If British Columbia is going to expand its tech sector, it’s obvious a boost from some pretty heavy hitters is needed.
What’s likely less obvious is the latest theory to provide that boost, which considers building the sector on a one-on-one basis, a single company at a time.
Thursday afternoon, the newly amalgamated Okanagan Science and Technology Council (OSTEC) and Okanagan Research & Innovation Centre (ORIC)—now Accelerate Okanagan—announced just such a venture with the BCIC Mentor Program.
“Today tech makes up 4 per cent of the GDP (in B.C.), but long-term we would like to double that,” said Paulin Laberge, BCIC entrepreneur-in-residence.
During the dot-com bubble, Paulin pointed out the sector was already twice the size it is today, saying he’s hoping for a return to a more information-based economy as it does not tax natural resources, offers good return for a small investment and provides higher paying jobs.

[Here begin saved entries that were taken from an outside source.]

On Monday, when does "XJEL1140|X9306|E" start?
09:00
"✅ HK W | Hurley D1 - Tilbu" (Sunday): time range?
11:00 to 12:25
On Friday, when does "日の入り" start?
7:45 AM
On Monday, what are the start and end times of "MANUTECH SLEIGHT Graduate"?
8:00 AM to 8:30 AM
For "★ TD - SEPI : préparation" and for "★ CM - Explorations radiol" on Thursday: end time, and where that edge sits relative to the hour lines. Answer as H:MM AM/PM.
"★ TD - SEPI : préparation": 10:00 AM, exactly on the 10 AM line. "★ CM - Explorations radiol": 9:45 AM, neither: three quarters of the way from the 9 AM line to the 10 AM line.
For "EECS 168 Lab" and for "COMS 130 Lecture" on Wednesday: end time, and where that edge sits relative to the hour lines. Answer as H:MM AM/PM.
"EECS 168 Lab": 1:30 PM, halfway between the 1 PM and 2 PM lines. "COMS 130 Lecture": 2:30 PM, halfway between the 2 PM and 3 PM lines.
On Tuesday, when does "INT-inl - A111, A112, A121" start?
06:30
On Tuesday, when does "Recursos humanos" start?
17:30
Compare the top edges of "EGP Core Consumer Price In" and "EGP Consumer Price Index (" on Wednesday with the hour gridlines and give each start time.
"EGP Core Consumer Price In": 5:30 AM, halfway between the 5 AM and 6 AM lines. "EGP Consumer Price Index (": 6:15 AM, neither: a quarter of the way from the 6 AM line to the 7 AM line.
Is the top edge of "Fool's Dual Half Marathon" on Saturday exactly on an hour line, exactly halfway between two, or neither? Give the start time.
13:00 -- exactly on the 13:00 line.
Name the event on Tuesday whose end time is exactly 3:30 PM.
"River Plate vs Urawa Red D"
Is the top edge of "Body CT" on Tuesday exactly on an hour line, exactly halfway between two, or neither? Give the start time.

The BCIC program launched in Vancouver two months ago. It offers a structured approach to building a company taught to program leaders through MIT.
Laberge’s job is to link successful tech mentors with entrepreneurs just launching their business—a role he says should provide more stability for the B.C. economy in the future.
“Rather than cutting down trees and pulling out fish why don’t we just use our brains?” he asked, during a pitch session for media aimed at attracting mentors to the program.
After the January launch in Vancouver, BCIC was able to drawn in 100 companies. In the Okanagan, they’re hoping to partner 25 companies, but said the trick to starting the venture is to attract quality mentors.
“I think we’ll see a good number of people step up,” said Jeff Keen, AO program manager. “This area actually has a lot of people who have been very successful in the sector.”
Finding mentors comes with strings. The mentors need to have run multi-million dollar companies, need to have roughly two days a week worth of hours to dedicate per month and can’t be in it for themselves.
“We’re really looking for people who don’t have any hidden agendas,” said Martin Yuill, ORIC director.
The mentors sign confidentiality contracts and are barred from investing in the companies they are mentoring to ensure there is a free flow of information and the up-and-comers get the full benefit of the process.
“It’s as much work as you want to take on,” said Phil Holland, a mentor up from Vancouver who developed CIRCA Communications, the predecessor to Polycom, a digital telecommunication company.
Holland said his efforts as a mentor are the next step for him as he’s gone from developing one company, to helping shape the future of the sector for the entire region.
“It’s just a bigger game,” he said.
As part of the mentorship, companies are put through the Acetech Validation Program to figure out whether their idea will fly before investors ever come on board.
According to Laberge, less than five per cent of the startups come out of academia, with 30 per cent stemming from those trying transition from a service-based company to a product and the rest largely comprised of individuals who have had a great idea the company they’re currently working for does not want to pursue.